Situated within the beautiful Rookery Garden, Streatham Common Community Garden looks a little conspicuous from the outside. Hidden behind ten feet walls, the black door entrance looks more like a service zone than a green expanse. In the refreshing April sunshine, two of The London Community Foundation team were led through to the hidden gem, with its ancient mulberry tree and nursery greenhouses sheltering the seedlings from the chill that struck earlier in the year.
Spring was definitely in the air, with volunteers bustling around; potting plants and weeding flower beds. A number of menacing field mice and wood pigeons had been pillaging some of the garden’s new green arrivals, so extra measures had been needed to keep them safe. The garden is mostly used to grow fruit and vegetables and while a lot of the ground was bare after winter, patches of winter salad and budding fruit trees still dotted the grounds.
Formerly a kitchen garden for the last manor house, the walled garden is completely cut off from the city. Speaking to many of the volunteers, the garden gave them a chance to escape the noise and smells of the built up, urban borough.
It is quite common in the city for people to not venture too far from where they live and work, so we often meet people when doing our outreach at community events who have never been to The Rookery despite living very close. When they come they are amazed what a quiet, peaceful and beautiful place it is on their doorstep.Ruth Arnott, Project Gardener, Streatham Common Community Garden
Established in 2013 the group have been working to promote biodiversity, sustainable living and community cohesion for local Londoners. The walled garden had become overgrown with years of neglect until 2010, when a passionate group of local activists campaigned to turn the spot into a space where local residents could come to learn and get involved in sustainable horticulture.
As well as providing volunteer opportunities, Streatham Common Community Garden have also developed a ‘learner plot’ programme, this year supported through The London Community Foundation’s Lambeth Community Fund. Each year these plots are lent out to community groups and individuals from the local area, who spend the next twelve months maintaining their plots and attending regular workshops to learn how to get the most from their patch of dirt.
Working with organisations, such as Streatham Drop-in Centre and Spires, the learner plots bring a mix of professionals, homeless people and asylum seekers to the community where they share conversation, ideas and support throughout the year. The diverse mix of individuals creates a merry, prejudice-free atmosphere where individuals who often feel marginalized and isolated can connect.
You can have a homeless person, a refugee, a scientist or a new mum, all working side by side.…[To challenge prejudice], it is crucial that people have opportunities to foster real connections with other people.Zara, Learner Plotter
The garden is open to every generation, from nursery toddler groups to elderly pensioners from the local library social club, the group welcomes anyone with an interest in horticulture and nature.
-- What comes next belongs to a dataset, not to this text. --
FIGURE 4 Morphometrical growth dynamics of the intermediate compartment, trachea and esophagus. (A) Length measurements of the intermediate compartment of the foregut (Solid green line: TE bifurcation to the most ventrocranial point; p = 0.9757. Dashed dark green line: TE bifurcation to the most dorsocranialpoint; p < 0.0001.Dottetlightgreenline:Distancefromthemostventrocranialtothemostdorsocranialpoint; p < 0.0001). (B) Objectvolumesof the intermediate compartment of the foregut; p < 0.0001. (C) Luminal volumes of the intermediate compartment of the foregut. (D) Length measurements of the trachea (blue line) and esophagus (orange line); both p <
This community provides a solution to the isolation London living can bring, while also supporting people to develop new skills and to develop their love of nature.
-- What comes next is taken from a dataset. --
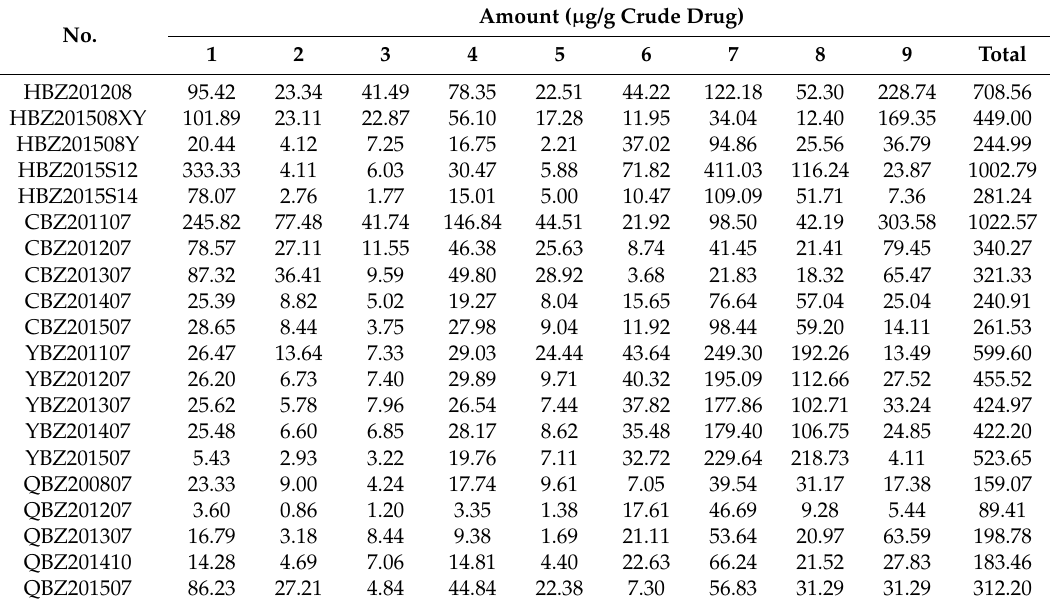
Table 5. Determination of the nine analytes in different batches of Angelicae Dahuricae Radix.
The programme is wonderful because I feel taken care of - it’s like respite! Everything is provided - the plot, the seeds, the learning resources, the other plot-holders. It feels very sociable! It gives me a feeling of being ‘plugged in’ to my local community in the most beautiful setting, and plugged into nature. It’s my therapy!Manda, Learner Plotter
With more flats being built and London’s population growing, community gardens are playing an increasingly important role in giving regular Londoners, some of whom will never have their own garden, the opportunity to take part in horticulture. Allotments have waiting lists that stretch beyond ten years, and within the concrete jungle, opportunity to have your own green project is small. Projects like the learner plot programme give people from all walks of life a chance to get involved and develop a diverse and cohesive community.